Illinois sees highest single-day COVID-19 death toll

By Peter Hancock and Jerry Nowicki 
Capitol News Illinois

Gov. J.B. Pritzker speaks at his daily COVID-19 briefing in Chicago Wednesday, Dec. 2 the same day the state reported its largest one-day death count from the disease. (Blueroomstream.com)

SPRINGFIELD – Illinois marked what Gov. J.B. Pritzker called “a solemn milestone” Wednesday, Dec. 2  when public health officials announced 238 deaths from COVID-19 over the previous 24 hours, by far the highest single-day fatality number since the pandemic began.

Although part of that number may have been attributable to reporting delays caused by the Thanksgiving holiday weekend, Pritzker said the rising number of new cases and hospitalizations indicated that the state is still in the middle of an infection surge.

“We’ll continue to watch these numbers closely in the coming weeks to have a better picture of our trajectory, but a life lost, reported late, following a holiday, is still a life lost,” Pritzker said.

The governor also noted that the state is expecting 109,000 doses of a vaccine manufactured by the drug company Pfizer between Dec. 13-19, pending Emergency Use Authorization from the U.S. Food and Drug Administration.

He said all 109,000 initial doses would be used on different people, who would have to return for a second dose three to four weeks after the initial dose. He corrected a previous statement he made saying the 109,000 doses would only be able to serve half that amount. Health care workers and long-term care residents will get the vaccine “simultaneously as doses come in,” the governor said.

The governor also noted vaccines would be disbursed based on population throughout the state as more doses are available, although “there’ll be prioritization given up front to counties that had the highest per capita death rates.”

He said governors recently had a meeting with FDA Commissioner Stephen Hahn, who said that vaccine trial materials “will be made available to all of us to review.”

“So I do believe that it will be safe. We’ll be able to review the data to confirm that and I hope that people will therefore get the vaccine, as they are able to see that it’s safe,” Pritzker said.

That news came as the Illinois Department of Public Health announced 9,757 new confirmed and probable cases of the disease over the previous 24 hours out of 85,507 tests performed, making for a single-day case positivity rate of 11.4 percent. The preliminary seven-day rolling average positivity rate ticked up two-tenths of a point, to 10.6 percent.

As of late Tuesday night Dec. 1, there were 5,764 people reported hospitalized with the disease. That number has been trending downward for the last two weeks but remains well above the peaks that occurred in April and May.

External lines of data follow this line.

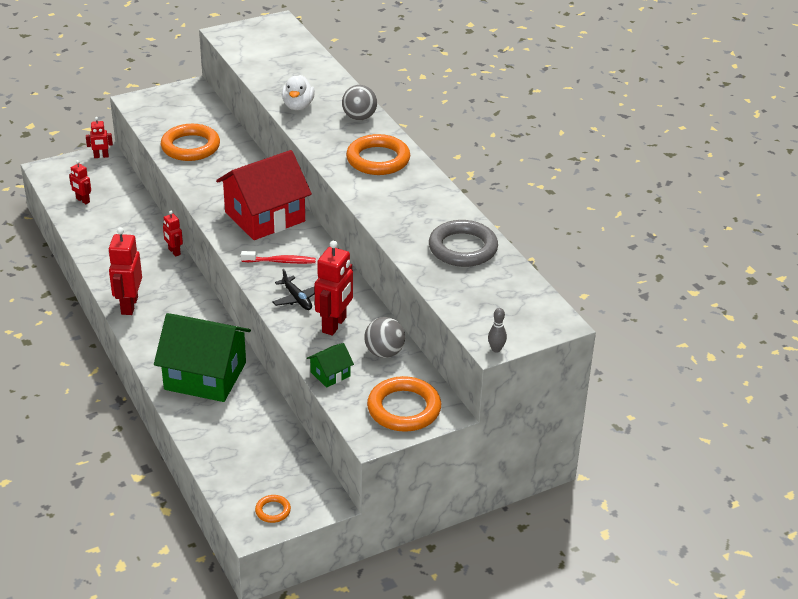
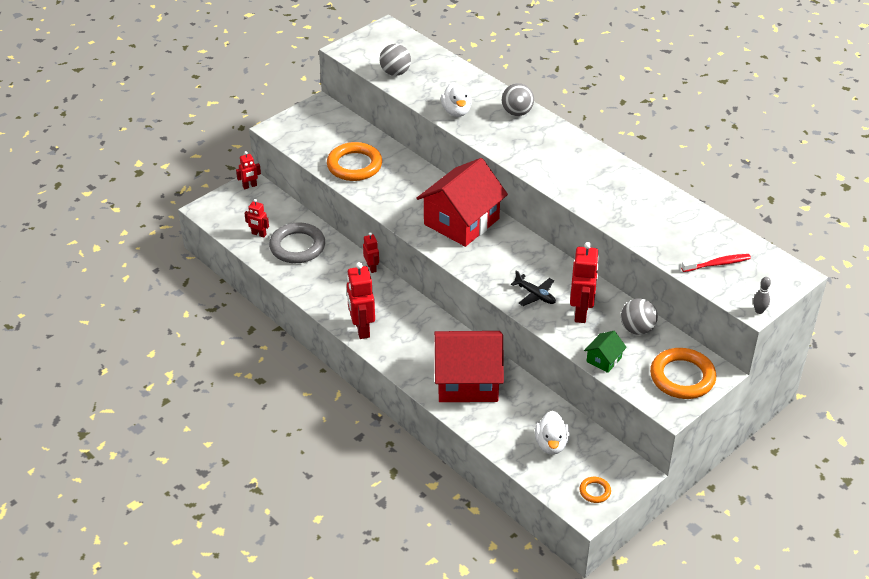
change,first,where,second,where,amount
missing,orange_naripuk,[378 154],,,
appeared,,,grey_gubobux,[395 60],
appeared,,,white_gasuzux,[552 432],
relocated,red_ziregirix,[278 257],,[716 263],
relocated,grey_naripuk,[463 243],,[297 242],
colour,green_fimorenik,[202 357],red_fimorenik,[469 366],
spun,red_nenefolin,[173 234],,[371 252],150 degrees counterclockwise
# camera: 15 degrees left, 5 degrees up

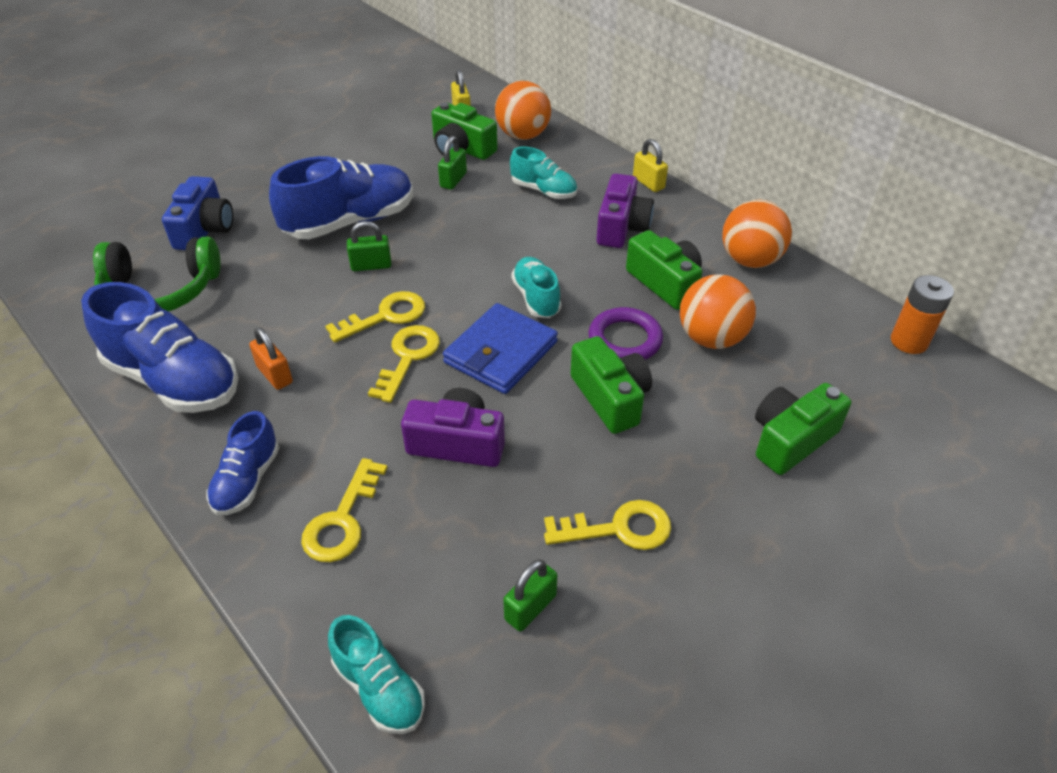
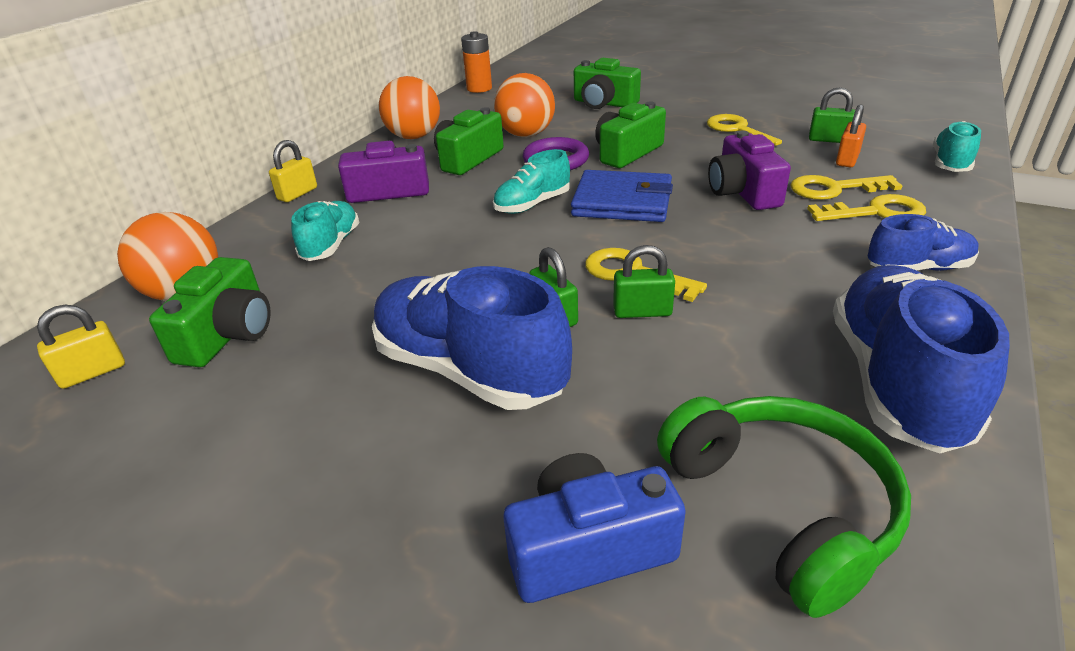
change,first,where,second,where,amount
relocated,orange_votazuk,[271 358],,[851 135],
relocated,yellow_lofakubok,[404 364],,[846 187],
relocated,green_votazuk,[452 163],,[644 281],
# camera: 110 degrees left, 10 degrees down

That left 24 percent of the state’s total hospital bed capacity available. Out of all the state’s hospital beds, 17.6 percent were occupied by COVID-19 patients.

As of Tuesday night, 1,190 COVID-19 patients were in intensive care units, and 714 of those patients were on ventilators. About 18.8 percent of ICU beds are available.

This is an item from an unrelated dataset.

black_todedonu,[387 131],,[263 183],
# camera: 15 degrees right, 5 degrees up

Illinois Department of Public Health Director Dr. Ngozi Ezike said there are beds available in all of the state’s 11 mitigation regions, although some hospitals have been nearing or at capacity.

“Eighteen percent is not comforting,” she said. “As we worry about whatever may come from Thanksgiving and we have normal illnesses that occur now, heart attacks, strokes, I mean, all the regular things that would take someone to the hospital. We want to have a bed for everyone who gets sick, and so we don’t like the idea of the (capacity) numbers going down.”

She said it shows the importance of quarantining if exposed to the virus, wearing face coverings and avoiding large gatherings.

Still, she said, “you have a much better chance of surviving COVID-19 in the hospital now, as opposed to wave one.”

The average length of stay in the hospital was nine to 11 days in wave one and is seven to nine days now. She credited “a lot of the learning” about the virus and its effects, noting that “proning,” or lying a patient on their stomach, is a method used more frequently to avoid ventilator use. She also said therapeutics such as the drug remdesivir, antibody treatments and steroids have proven effective.

As of Nov. 29, the most recent day that regional data was available, Region 3, which includes Springfield and several surrounding counties in west-central Illinois, was the only region with a case positivity rate below 12 percent, one of the benchmarks for removing Tier 3 mitigation measures. That region’s positivity rate stood at 10.9 percent.

Region 7, which includes Will and Kankakee counties, had the highest positivity rate, at 16.6 percent, followed by Region 1, in northwest Illinois, at 15 percent.